» **Stored items from a collection**:

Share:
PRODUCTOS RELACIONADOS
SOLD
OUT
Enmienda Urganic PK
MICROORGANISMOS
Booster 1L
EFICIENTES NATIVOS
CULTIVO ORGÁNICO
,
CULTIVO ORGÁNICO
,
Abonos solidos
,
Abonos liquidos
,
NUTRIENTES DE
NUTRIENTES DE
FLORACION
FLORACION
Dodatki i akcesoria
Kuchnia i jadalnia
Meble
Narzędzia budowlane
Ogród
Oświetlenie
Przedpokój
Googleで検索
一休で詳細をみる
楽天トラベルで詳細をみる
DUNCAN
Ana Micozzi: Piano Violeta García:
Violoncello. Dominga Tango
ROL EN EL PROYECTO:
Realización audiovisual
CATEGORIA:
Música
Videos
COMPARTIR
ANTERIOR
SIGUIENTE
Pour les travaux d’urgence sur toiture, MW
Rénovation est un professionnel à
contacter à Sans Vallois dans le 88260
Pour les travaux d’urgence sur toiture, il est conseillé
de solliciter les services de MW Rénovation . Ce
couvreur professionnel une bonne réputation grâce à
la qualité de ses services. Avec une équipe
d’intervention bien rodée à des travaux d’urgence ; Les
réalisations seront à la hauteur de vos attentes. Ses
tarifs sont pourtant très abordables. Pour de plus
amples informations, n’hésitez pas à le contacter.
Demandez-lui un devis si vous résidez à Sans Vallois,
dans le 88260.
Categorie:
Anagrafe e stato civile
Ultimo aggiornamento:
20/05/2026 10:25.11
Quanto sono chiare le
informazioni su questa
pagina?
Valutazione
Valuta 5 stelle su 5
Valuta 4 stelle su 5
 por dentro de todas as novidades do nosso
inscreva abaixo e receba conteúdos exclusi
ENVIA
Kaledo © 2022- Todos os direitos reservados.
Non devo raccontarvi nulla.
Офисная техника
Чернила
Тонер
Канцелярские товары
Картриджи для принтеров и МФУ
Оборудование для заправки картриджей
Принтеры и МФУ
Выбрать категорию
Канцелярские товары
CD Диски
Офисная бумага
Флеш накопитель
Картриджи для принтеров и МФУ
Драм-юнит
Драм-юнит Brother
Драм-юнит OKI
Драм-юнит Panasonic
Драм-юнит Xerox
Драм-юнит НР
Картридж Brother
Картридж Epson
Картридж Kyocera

» **Work to complete**: Starting from the first line and stopping after the line containing "amples informations, n’hésitez", write the lines out again with "CULTIVO ORGÁNICO" swapped for "CULTIVO ECOLÓGICO" and nothing else changed.

» **Your solution**:
Share:
PRODUCTOS RELACIONADOS
SOLD
OUT
Enmienda Urganic PK
MICROORGANISMOS
Booster 1L
EFICIENTES NATIVOS
CULTIVO ECOLÓGICO
,
CULTIVO ECOLÓGICO
,
Abonos solidos
,
Abonos liquidos
,
NUTRIENTES DE
NUTRIENTES DE
FLORACION
FLORACION
Dodatki i akcesoria
Kuchnia i jadalnia
Meble
Narzędzia budowlane
Ogród
Oświetlenie
Przedpokój
Googleで検索
一休で詳細をみる
楽天トラベルで詳細をみる
DUNCAN
Ana Micozzi: Piano Violeta García:
Violoncello. Dominga Tango
ROL EN EL PROYECTO:
Realización audiovisual
CATEGORIA:
Música
Videos
COMPARTIR
ANTERIOR
SIGUIENTE
Pour les travaux d’urgence sur toiture, MW
Rénovation est un professionnel à
contacter à Sans Vallois dans le 88260
Pour les travaux d’urgence sur toiture, il est conseillé
de solliciter les services de MW Rénovation . Ce
couvreur professionnel une bonne réputation grâce à
la qualité de ses services. Avec une équipe
d’intervention bien rodée à des travaux d’urgence ; Les
réalisations seront à la hauteur de vos attentes. Ses
tarifs sont pourtant très abordables. Pour de plus
amples informations, n’hésitez pas à le contacter.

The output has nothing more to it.